Rafe grinned at them. “At ease, boys. This is Charlotte Thornton, the solicitor I hired for the Betchworth case.” Then he turned to Charly. “These are some of the unmarried males living in the house. Soldiers, mostly.”
She lifted her expressive black brows. “Soldiers?”
Rafe shrugged. “Shifters aren’t exactly universally liked. We’ve had to adopt practices that keep our cubs safe.”
She nodded at him in understanding before turning to smile at the blokes. It was a polite smile, but suddenly he got an overwhelming urge to step between her and the men so that they couldn’t gawp at her. She was his.

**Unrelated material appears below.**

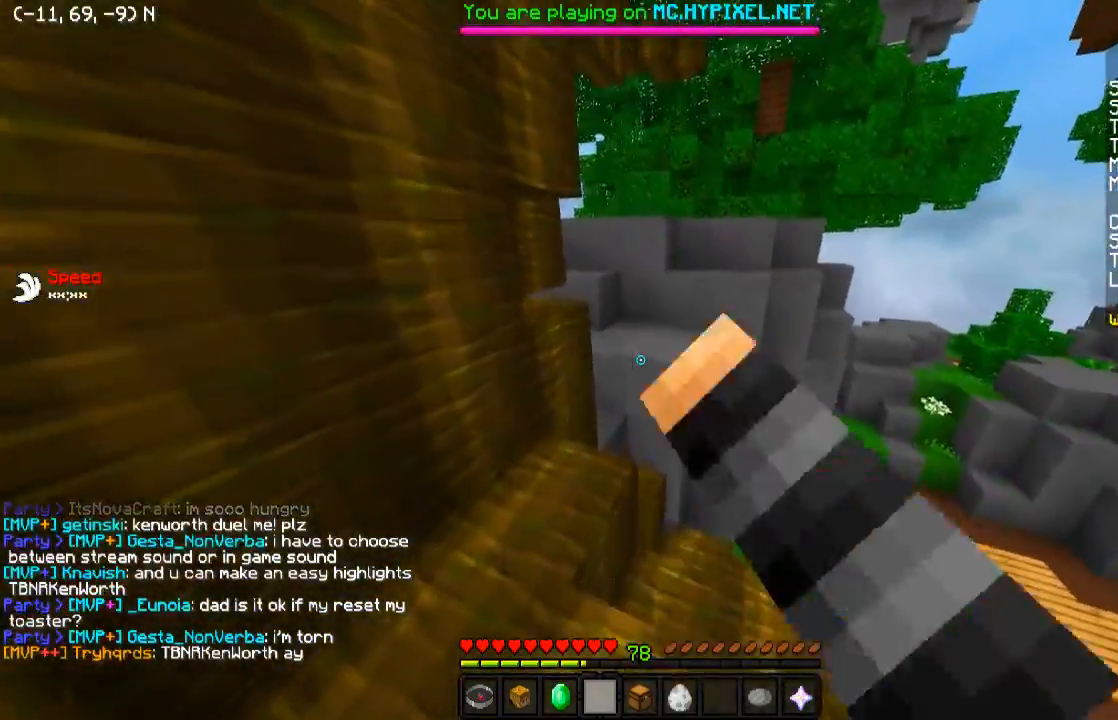
{"keys": ["w"], "events": [[83, "a", "down"], [83, "w", "down"], [233, "a", "up"]]}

Matt, the oldest of the men present, noticed his tension. If Rafe’s possessive behaviour amused him, considering Rafe had never shown such tendencies before, he didn’t let it show. He just nodded at Charly, keeping his body language neutral and his wolf deferent so as not to agitate Rafe; his ability to read situations was one of the reasons he was high up in the clan hierarchy. Rafe was actually glad that Matt understood him so well, for the new situation he found himself in was unsettling him and he didn’t need additional provocation.
Matt seemed to realise too, that Rafe did not intend to introduce the blokes to her. “How do you do, Miss Thornton. I’m Matthew Collins, but you can call me Matt. These two are Jonathan and Kenneth.” The two younger men were barely out of their adolescence with their fifty odd years apiece, although they looked about twenty. Nate and Ken nodded too, but they weren’t quite as good at hiding their curiosity as Matt was; they kept studying Charly with eager smiles on their faces. Human females weren’t invited to a lunch in the manor all that often, and not once since Jamie’s divorce.
Controlling his urge to snarl at the men for daring to cast their eyes at his woman, Rafe guided Charly to the side table to fill their plates before taking seats at the opposite end of the long table from the others.
Nate frowned. “She doesn’t smell scared. Why are you sitting over there?”
Ken, who was obviously faster to pick up on clues, cuffed him at the back of his head. “Twat.” Then he flashed Charly a smile. “Please, ignore my friend,” he drawled. “He was raised by wolves.”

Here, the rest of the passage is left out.